DeLauro has also changed the way she connects with her family.
“I am blessed to have kids and six beautiful grandchildren who I love to FaceTime and Zoom with as we spend some time apart,” she said. “We are all doing our part to keep each other safe, and I hope that our example helps others know that they are not alone in this.”
All of the Connecticut lawmakers staffers, both in Washington D.C. and those in their state and district offices, are teleworking.
“It’s been operating pretty well,” Blumenthal said.
However, Courtney is concerned that constituents may interpret the shuttered offices as a sign their federal lawmakers aren’t working.
“I begin each [tele-town hall] with the message that we are open –and close them that way too,” Courtney said.
He said the questions he receives at those town halls run the gamut from “whether [members of Congress] get to the front of the buffet line” when it comes to coronavirus tests to what’s going on at Electric Boat.
With the likelihood Congress may have to return to Washington D.C to vote on a fourth and even a fifth coronavirus bill, there’s growing pressure on congressional leaders to allow remote voting.
“I think there is a powerful sentiment for a remote voting system,” Blumenthal said.
The issue of televoting was raised frequently in a two-hour teleconference Speaker Nancy Pelosi held Tuesday with House Democrats.
“We must send the right message to the country by operating remotely. Immediately,” said Rep. Jerry Nadler, D-N.Y. “Hill technical staff should set up a voting station in every member’s home.”
DeLauro said “if we are summoned back to Washington to vote on the next coronavirus package, I will probably drive back with my husband.”
“We are lucky to live close enough to do that in short order, but I know that is a major constraint for many of my colleagues who live much farther away—sometimes even an ocean away,” she said.

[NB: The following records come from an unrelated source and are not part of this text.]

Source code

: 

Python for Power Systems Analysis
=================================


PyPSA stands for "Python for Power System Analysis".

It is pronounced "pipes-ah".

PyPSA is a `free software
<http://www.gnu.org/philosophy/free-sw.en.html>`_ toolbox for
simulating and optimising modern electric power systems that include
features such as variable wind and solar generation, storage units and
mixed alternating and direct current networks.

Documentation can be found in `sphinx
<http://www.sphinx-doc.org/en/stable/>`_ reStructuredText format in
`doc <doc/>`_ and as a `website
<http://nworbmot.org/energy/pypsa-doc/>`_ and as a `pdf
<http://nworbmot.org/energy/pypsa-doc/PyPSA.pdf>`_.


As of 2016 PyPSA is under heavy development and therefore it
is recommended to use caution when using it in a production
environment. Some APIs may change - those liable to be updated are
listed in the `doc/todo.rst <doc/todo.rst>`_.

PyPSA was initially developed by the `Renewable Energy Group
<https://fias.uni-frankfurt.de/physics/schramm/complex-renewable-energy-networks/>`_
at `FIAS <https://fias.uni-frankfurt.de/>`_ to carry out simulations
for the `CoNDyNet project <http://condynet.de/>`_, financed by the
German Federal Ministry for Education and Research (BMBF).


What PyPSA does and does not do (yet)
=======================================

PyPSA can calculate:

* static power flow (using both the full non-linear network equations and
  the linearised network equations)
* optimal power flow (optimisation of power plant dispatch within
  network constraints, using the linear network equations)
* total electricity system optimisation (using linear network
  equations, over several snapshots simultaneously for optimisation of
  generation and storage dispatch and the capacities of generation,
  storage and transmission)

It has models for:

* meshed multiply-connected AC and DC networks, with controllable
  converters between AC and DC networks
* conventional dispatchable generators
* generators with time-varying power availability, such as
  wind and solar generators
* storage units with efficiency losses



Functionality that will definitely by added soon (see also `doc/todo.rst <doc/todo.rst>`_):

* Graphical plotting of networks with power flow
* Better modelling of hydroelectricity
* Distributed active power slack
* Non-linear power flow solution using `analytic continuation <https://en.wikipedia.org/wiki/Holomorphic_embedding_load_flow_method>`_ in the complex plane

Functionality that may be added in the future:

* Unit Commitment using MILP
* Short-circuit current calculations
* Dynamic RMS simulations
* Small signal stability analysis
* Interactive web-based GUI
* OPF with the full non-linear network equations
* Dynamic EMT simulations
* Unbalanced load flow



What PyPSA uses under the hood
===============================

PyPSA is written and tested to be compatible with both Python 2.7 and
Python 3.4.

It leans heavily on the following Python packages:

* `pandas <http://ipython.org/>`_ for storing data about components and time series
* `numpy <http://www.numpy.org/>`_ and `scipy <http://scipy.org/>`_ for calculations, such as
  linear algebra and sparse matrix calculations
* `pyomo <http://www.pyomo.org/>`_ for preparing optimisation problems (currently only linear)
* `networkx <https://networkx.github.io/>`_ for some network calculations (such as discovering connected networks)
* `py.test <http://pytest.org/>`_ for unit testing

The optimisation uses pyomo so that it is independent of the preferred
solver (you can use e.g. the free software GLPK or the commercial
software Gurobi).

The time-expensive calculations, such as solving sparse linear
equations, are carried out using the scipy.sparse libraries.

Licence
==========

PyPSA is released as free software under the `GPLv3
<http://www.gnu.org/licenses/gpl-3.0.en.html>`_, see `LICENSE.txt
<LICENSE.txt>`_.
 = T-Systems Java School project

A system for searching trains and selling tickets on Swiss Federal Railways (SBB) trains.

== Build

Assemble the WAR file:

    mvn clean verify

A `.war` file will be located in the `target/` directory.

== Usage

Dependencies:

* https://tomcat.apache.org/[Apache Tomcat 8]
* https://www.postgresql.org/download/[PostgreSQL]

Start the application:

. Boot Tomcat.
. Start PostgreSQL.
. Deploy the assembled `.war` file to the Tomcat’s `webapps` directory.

A recent report by the House Rules Committee, however, concluded that allowing members of Congress to vote remotely would be too ambitious an undertaking to quickly implement in the midst of a global health crisis.
“A rule change of this magnitude would also be one of the biggest rule changes in the last century, in one of the most critical institutions in our country,” the report says. “It would require major changes to foundational House rules surrounding deliberation, voting, and attendance, which would almost certainly cause unintended consequences if not done with adequate forethought and discussion.”
Even if congressional leaders agreed to a new process of remote voting during times of national emergencies, the rules change would have to be voted on, in person.
The only way around that would be for all 100 senators and 435 House members to agree to a rules change by unanimous consent, thereby avoiding a roll call vote.